Distributions of parity differences and biases in partitions into distinct parts
Siu Hang Man
TL;DR
This work addresses the distribution of parity differences in partitions into distinct parts by examining the statistic $pd(\lambda)$ and its normalized form $n^{-1/4}pd(\lambda)$. The authors deploy a circle method with a carefully widened major arc via Euler–Maclaurin expansions to obtain an explicit asymptotic expansion for $d_{\alpha,\beta;N;c_0n^{1/4}}(n)$, revealing a predominantly $e^{\pi\sqrt{n/3}} n^{-3/4}$ scaling with coefficients that depend on residue data and thresholds.
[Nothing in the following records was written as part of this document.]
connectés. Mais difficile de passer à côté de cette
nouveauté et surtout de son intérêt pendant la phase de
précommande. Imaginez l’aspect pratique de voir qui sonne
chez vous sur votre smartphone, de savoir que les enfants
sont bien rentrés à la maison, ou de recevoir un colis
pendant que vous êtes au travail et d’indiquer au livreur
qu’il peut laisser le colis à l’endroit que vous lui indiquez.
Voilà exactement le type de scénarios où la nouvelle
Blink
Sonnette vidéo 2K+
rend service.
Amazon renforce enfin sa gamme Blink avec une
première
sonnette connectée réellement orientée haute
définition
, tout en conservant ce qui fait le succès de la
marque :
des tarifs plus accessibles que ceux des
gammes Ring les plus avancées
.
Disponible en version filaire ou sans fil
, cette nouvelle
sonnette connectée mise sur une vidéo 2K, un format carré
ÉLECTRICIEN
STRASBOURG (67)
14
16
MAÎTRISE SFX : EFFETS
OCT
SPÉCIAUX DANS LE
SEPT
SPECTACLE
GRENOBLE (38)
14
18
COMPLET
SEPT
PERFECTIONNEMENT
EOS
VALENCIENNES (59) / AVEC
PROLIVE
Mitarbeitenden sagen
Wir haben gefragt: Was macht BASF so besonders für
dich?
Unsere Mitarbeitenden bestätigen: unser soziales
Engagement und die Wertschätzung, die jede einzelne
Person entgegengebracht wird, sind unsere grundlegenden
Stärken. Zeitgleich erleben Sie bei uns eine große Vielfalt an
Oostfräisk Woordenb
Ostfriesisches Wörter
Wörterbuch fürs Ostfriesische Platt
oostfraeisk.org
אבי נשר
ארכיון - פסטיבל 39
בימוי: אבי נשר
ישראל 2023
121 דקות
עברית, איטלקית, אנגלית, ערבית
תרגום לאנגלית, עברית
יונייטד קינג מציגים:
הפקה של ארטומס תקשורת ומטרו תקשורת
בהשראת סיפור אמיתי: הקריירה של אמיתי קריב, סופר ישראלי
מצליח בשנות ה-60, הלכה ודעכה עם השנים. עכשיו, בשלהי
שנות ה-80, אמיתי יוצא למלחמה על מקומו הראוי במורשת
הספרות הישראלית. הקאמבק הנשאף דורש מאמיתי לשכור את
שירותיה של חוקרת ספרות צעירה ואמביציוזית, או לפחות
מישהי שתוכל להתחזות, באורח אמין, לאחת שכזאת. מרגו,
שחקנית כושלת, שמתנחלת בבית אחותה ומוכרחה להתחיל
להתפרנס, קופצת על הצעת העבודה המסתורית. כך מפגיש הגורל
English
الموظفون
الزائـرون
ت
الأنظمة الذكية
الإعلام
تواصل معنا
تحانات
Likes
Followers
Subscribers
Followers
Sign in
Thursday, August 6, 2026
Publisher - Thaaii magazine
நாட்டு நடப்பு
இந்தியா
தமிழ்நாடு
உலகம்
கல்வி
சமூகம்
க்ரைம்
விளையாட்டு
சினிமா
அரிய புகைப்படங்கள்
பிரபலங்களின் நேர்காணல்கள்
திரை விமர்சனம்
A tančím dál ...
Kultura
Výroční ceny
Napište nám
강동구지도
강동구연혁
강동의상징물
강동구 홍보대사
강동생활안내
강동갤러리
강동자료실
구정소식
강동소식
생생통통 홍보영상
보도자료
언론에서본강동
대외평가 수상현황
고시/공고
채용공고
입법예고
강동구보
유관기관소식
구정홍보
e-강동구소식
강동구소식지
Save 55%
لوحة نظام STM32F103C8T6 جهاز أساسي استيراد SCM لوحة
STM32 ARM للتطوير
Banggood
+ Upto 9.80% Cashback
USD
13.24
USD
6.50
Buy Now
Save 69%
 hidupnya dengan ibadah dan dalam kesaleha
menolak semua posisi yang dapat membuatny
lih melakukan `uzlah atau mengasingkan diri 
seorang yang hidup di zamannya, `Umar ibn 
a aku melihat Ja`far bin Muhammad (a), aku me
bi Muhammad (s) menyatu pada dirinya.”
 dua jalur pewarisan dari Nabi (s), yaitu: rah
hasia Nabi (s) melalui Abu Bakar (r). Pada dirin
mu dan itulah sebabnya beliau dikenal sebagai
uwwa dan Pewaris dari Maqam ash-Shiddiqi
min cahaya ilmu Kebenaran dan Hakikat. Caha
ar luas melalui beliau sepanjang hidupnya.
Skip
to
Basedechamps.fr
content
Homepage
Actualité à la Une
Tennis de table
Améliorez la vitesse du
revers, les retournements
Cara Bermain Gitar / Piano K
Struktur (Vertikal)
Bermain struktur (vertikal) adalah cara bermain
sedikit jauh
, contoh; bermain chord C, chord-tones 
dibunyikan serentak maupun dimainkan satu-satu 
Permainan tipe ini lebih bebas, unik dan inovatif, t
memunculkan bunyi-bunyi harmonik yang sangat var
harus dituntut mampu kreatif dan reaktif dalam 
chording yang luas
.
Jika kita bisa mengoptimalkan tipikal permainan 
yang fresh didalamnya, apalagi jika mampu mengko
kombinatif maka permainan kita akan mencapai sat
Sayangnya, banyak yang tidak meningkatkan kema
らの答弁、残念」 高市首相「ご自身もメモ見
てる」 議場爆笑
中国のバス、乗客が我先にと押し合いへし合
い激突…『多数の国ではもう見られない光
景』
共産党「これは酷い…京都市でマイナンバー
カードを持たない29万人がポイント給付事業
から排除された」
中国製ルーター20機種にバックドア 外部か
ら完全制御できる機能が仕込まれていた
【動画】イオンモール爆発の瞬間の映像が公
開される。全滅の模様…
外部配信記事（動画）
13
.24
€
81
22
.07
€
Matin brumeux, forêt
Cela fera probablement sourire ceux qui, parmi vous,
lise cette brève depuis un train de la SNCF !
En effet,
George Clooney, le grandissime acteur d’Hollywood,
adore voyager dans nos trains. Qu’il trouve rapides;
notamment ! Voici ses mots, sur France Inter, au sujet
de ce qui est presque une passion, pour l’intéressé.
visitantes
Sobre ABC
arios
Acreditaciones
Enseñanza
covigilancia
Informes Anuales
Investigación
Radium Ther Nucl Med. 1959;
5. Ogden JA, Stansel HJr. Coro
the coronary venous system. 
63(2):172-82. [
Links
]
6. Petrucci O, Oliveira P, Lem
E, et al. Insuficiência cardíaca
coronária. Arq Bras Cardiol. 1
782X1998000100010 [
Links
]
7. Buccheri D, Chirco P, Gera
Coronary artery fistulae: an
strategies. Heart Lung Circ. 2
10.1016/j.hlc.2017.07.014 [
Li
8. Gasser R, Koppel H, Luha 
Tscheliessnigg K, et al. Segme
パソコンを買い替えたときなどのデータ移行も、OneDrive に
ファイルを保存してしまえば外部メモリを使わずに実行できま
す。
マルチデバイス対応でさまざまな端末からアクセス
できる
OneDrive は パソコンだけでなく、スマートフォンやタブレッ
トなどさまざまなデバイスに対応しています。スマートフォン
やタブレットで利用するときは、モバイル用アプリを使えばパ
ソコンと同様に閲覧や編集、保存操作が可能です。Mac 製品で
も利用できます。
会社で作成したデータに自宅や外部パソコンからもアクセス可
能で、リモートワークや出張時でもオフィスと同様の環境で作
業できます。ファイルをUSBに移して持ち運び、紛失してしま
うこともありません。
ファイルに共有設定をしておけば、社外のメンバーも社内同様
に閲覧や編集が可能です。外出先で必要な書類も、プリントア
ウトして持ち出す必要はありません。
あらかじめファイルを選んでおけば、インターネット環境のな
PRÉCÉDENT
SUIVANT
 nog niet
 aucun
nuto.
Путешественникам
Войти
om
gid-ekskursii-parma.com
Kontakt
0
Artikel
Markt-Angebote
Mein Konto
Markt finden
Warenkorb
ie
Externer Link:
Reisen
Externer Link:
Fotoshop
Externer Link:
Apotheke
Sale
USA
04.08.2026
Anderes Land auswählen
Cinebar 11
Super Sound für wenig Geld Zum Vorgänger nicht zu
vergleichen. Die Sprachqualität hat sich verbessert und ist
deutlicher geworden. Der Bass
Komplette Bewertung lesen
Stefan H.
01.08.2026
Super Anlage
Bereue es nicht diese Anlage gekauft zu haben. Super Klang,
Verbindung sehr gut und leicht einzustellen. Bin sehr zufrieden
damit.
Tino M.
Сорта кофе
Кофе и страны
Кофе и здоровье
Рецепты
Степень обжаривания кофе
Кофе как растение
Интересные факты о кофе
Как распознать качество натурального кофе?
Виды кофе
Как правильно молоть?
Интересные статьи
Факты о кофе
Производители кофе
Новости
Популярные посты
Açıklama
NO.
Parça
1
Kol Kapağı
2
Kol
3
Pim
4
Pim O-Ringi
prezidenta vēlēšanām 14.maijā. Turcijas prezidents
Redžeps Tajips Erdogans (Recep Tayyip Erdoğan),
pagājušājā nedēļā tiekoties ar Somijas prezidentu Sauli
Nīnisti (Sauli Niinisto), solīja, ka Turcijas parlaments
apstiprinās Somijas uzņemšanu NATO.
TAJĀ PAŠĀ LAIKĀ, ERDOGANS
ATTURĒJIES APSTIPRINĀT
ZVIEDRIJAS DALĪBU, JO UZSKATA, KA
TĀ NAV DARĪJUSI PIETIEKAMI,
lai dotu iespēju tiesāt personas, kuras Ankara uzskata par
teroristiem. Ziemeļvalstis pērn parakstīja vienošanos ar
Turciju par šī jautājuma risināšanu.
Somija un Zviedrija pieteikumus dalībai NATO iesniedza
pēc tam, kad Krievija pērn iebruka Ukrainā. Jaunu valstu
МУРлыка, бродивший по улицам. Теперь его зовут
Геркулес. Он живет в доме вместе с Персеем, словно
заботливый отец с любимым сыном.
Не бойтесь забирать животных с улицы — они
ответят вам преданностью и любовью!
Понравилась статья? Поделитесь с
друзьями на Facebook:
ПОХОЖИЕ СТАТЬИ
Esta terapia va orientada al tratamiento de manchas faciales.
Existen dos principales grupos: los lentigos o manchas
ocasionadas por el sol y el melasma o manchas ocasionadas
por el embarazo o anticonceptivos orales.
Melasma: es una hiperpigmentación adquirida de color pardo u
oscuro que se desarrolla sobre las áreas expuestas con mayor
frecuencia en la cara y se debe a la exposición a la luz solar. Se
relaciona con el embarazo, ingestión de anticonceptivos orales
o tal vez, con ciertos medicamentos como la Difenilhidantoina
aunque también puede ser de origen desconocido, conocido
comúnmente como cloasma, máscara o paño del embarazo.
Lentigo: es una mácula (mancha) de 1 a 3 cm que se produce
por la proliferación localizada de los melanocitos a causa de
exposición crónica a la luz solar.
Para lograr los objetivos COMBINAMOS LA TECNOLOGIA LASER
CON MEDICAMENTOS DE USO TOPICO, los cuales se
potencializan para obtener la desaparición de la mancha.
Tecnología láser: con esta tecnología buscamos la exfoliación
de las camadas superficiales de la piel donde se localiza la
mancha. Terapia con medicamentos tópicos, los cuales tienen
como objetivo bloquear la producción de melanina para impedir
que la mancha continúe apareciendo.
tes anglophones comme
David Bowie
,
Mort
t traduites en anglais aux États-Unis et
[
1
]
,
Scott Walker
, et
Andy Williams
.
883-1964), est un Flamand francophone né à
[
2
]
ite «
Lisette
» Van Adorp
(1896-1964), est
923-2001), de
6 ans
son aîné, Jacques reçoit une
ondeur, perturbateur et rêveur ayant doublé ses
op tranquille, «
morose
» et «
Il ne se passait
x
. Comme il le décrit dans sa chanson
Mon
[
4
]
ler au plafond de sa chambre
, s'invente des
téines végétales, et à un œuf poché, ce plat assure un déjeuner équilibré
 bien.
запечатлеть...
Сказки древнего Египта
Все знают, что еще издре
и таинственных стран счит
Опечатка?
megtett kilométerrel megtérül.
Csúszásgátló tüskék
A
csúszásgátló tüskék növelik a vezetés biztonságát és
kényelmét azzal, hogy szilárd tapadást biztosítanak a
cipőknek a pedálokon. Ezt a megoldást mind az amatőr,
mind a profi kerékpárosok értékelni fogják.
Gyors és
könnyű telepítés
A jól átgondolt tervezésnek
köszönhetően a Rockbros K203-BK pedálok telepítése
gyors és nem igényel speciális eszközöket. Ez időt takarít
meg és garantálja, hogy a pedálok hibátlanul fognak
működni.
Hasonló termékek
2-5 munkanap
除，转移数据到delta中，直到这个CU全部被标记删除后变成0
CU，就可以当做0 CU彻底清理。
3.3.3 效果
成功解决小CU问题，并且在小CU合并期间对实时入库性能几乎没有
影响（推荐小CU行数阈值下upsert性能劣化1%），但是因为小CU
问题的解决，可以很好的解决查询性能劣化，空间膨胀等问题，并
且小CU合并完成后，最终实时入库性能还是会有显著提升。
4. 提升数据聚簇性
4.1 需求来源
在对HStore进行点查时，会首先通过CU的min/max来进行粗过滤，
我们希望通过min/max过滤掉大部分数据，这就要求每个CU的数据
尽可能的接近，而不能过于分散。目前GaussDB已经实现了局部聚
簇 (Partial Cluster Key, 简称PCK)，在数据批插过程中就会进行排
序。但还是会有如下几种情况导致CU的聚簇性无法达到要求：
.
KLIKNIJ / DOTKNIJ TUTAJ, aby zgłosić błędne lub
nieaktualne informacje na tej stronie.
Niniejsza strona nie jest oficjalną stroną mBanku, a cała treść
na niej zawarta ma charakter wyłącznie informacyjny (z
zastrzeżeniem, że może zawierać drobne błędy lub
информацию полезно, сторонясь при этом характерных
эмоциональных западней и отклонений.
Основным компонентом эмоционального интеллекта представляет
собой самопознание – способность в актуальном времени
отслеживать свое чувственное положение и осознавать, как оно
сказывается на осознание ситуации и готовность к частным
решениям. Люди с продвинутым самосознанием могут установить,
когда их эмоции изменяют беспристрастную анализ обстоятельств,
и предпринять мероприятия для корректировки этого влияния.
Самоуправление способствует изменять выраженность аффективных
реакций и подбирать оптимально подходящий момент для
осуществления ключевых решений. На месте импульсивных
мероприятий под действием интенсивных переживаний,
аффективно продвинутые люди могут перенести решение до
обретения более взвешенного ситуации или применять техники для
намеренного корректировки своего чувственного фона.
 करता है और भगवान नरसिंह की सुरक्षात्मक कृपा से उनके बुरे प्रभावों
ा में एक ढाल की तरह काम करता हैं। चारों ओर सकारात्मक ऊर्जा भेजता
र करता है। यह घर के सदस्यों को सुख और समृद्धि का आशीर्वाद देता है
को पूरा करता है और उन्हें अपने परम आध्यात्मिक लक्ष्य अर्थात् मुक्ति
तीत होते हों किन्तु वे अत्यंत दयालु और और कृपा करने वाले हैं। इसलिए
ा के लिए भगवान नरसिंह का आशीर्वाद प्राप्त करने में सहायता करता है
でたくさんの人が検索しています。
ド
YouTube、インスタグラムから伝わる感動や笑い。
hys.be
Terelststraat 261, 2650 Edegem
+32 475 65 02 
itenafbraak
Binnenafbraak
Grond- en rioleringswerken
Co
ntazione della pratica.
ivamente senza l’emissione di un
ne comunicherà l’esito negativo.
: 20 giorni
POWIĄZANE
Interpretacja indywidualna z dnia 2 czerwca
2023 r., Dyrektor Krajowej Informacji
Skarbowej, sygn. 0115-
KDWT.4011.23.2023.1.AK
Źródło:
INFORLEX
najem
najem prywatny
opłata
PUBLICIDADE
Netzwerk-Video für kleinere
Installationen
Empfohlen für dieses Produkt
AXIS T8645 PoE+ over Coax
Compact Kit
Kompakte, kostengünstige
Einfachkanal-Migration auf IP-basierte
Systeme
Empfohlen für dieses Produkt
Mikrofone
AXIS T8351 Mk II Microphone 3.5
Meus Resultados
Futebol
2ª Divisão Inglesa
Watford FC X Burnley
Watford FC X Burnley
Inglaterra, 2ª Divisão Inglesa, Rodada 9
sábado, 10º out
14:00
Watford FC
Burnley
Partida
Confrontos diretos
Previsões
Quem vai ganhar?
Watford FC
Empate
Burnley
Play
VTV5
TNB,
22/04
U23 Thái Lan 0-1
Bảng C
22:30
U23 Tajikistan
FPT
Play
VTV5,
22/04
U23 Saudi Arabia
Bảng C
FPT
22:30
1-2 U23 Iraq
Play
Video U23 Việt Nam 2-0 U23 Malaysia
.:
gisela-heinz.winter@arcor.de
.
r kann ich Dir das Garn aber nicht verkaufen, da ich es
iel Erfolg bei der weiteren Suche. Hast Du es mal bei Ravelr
They prove that $n^{-1/4}pd_{\alpha,\beta;N}(\lambda)$ converges to a normal distribution with mean $0$ and variance $\frac{2\sqrt{3}}{\pi N}$, and they provide a detailed description of parity biases, including exact asymptotics and a limiting bias distribution for $N=2$ and $N\ge5$. The results extend to generalised parity differences modulo $N$, including explicit coefficient evaluations and a robust computational framework, thereby quantifying parity phenomena in restricted partitions and enriching the understanding of partition statistics in modular settings.
Abstract
For a partition $λ\vdash n$, we let $\operatorname{pd}(λ)$, the parity difference of $λ$, be the number of odd parts of $λ$ minus the number of even parts of $λ$. We prove for $c_0\in\mathbb{R}$ an asymptotic expansion for the number of partitions of $n$ into distinct parts with normalised parity difference $n^{- 1/4}\operatorname{pd}(λ)$ greater than $c_0$ as $n\to \infty$. As a corollary, we find the distribution of the parity differences and parity biases for partitions of $n$ into distinct parts. We also establish analogous results for generalised parity differences modulo $N$.